This is a tale about getting rid of postfix-watch.If you using mac os x server, and started up postfix by using postfix start, you may have noticed that postfix gets shut down by postfix-watch. postfix-watch is a daemon that starts up postfix when needed, and shuts it down when it is inactive. However, this is bad if you want postfix to listen for connections. You could use server admin to change the config, but if you made any changes to your main.cfg file, server admin may stomp on the file.

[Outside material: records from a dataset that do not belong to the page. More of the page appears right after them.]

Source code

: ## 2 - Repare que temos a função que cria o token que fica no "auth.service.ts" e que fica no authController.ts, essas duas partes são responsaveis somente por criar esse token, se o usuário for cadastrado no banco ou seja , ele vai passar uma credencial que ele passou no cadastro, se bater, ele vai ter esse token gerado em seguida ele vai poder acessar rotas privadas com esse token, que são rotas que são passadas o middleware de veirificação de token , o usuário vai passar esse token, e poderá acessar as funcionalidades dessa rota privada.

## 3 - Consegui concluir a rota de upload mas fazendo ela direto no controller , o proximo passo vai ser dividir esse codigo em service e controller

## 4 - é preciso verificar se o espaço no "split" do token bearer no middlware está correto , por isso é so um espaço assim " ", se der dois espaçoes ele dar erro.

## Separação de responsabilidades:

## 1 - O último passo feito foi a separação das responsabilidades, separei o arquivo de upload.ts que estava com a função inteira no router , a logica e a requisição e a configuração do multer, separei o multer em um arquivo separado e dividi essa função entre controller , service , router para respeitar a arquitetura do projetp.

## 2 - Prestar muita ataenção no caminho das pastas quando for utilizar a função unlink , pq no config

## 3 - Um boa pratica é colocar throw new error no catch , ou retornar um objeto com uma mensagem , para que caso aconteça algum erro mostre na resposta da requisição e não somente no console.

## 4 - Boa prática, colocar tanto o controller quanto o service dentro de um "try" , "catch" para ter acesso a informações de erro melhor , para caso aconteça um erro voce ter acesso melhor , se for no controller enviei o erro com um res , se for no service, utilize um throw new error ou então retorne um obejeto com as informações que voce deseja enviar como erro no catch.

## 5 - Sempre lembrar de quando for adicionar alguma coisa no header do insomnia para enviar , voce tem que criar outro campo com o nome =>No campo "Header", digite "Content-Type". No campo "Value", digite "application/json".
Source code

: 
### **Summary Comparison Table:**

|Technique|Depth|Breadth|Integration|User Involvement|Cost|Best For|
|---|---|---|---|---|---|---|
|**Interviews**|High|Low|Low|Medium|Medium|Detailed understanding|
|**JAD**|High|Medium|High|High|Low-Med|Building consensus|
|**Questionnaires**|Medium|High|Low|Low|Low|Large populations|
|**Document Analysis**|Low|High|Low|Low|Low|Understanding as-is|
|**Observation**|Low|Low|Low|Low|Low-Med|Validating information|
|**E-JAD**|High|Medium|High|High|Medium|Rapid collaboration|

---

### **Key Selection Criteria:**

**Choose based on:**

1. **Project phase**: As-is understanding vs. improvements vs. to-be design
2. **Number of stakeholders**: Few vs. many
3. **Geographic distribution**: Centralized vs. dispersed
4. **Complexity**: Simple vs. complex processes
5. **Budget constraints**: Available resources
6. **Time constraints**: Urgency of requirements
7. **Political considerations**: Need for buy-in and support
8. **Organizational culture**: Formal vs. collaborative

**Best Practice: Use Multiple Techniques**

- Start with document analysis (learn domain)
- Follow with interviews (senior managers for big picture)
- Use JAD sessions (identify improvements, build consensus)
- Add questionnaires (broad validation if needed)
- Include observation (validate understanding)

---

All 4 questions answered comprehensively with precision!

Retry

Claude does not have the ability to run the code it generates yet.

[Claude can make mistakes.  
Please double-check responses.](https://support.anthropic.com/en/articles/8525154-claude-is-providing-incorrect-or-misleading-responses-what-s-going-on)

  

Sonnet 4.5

The easiest thing to do it do it yourself (“if you want something done right, darn it, do it yourself!”). It is simple. postfix-watch is started up by the startup item Postfix (in /System/Library/Startup Items/Postfix). If it sees "MAILSERVER=-AUTOMATIC-" or "MAILSERVER=-NO-" in /etc/hostconfig, the startup item starts up postfix-watch. If the startup item sees "MAILSERVER=-YES-", then it starts up postfix and leaves it running. To do it manually, edit /etc/hostconfig, change "MAILSERVER=-NO-" to "MAILSERVER=-YES-", kill postfix-watch, and start up postfix with postfix start.
nice site! sweet…
i was going to post this awhile ago, but thought i was crazy. i started using
postfix on 10.3 client and i always had /etc/hostconfig set to MAILSERVER=-
AUTOMATIC- seemed to work fine for my needs, but upon moving to 10.3.x
server i changed this to MAILSERVER=-YES- this might be totally unrelated,
but i find after setting it to yes, if i ever need to restart the server the postfix
startup item fails to load, but i find it actually is running. this seems to be
related to the entry in /etc/watchdog.conf – postfix:respawn:/usr/libexec/
postfix/master… if you delete that line or comment it out, it will be placed
back in by periodic daily… if i reboot, i find myself having to manually delete
this line before i reboot. how do you kill that?